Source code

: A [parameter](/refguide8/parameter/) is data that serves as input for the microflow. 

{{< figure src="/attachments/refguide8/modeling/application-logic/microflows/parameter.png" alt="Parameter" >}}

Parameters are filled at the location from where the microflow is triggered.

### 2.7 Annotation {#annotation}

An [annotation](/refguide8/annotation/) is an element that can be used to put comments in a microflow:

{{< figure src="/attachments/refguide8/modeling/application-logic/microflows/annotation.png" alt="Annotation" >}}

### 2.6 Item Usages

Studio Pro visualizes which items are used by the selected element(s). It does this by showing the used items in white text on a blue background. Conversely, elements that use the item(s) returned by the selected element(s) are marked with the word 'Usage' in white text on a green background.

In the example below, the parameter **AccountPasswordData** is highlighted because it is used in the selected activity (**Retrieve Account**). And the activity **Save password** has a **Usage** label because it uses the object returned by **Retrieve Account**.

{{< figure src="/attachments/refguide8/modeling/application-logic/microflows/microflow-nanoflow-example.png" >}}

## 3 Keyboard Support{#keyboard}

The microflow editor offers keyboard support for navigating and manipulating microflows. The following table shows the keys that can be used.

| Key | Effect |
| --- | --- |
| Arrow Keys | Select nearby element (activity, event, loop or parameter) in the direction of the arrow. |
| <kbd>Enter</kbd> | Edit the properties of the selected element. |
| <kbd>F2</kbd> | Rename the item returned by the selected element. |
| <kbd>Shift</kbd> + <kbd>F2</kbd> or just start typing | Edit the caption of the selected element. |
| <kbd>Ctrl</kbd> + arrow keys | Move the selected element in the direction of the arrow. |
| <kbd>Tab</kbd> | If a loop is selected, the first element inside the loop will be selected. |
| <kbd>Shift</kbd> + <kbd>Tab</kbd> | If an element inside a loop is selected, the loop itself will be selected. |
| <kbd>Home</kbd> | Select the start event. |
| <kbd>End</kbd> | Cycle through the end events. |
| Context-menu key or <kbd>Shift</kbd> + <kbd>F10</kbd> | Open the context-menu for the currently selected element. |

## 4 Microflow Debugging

--

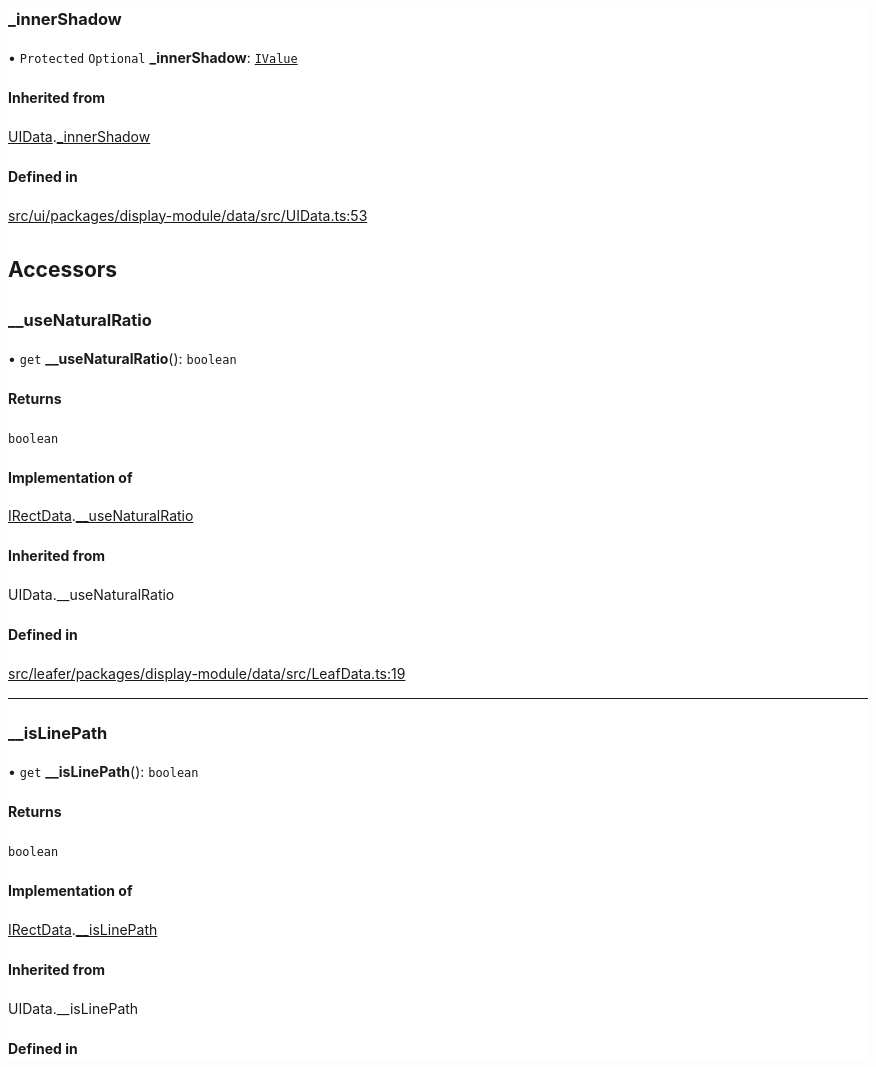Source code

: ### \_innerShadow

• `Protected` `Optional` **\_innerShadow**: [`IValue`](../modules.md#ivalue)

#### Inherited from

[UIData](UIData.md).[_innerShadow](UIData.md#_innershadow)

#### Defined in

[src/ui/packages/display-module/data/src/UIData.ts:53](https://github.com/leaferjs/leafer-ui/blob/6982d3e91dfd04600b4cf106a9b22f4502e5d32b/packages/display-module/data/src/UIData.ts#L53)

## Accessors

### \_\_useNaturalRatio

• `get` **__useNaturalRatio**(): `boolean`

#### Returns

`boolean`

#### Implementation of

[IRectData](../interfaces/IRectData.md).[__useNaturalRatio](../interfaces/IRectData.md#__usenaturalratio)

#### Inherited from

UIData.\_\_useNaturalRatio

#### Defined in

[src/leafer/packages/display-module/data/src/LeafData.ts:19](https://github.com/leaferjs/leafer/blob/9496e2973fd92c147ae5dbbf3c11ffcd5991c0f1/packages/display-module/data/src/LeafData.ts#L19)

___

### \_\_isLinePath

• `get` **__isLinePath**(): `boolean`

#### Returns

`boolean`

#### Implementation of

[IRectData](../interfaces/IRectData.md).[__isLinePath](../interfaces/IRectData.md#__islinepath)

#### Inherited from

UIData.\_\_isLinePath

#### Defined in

▶ _Problem_: In the records above, find each line that mentions the word "IRectData", and copy it.

▶ _The answer_:
[IRectData](../interfaces/IRectData.md).[__useNaturalRatio](../interfaces/IRectData.md#__usenaturalratio)
[IRectData](../interfaces/IRectData.md).[__isLinePath](../interfaces/IRectData.md#__islinepath)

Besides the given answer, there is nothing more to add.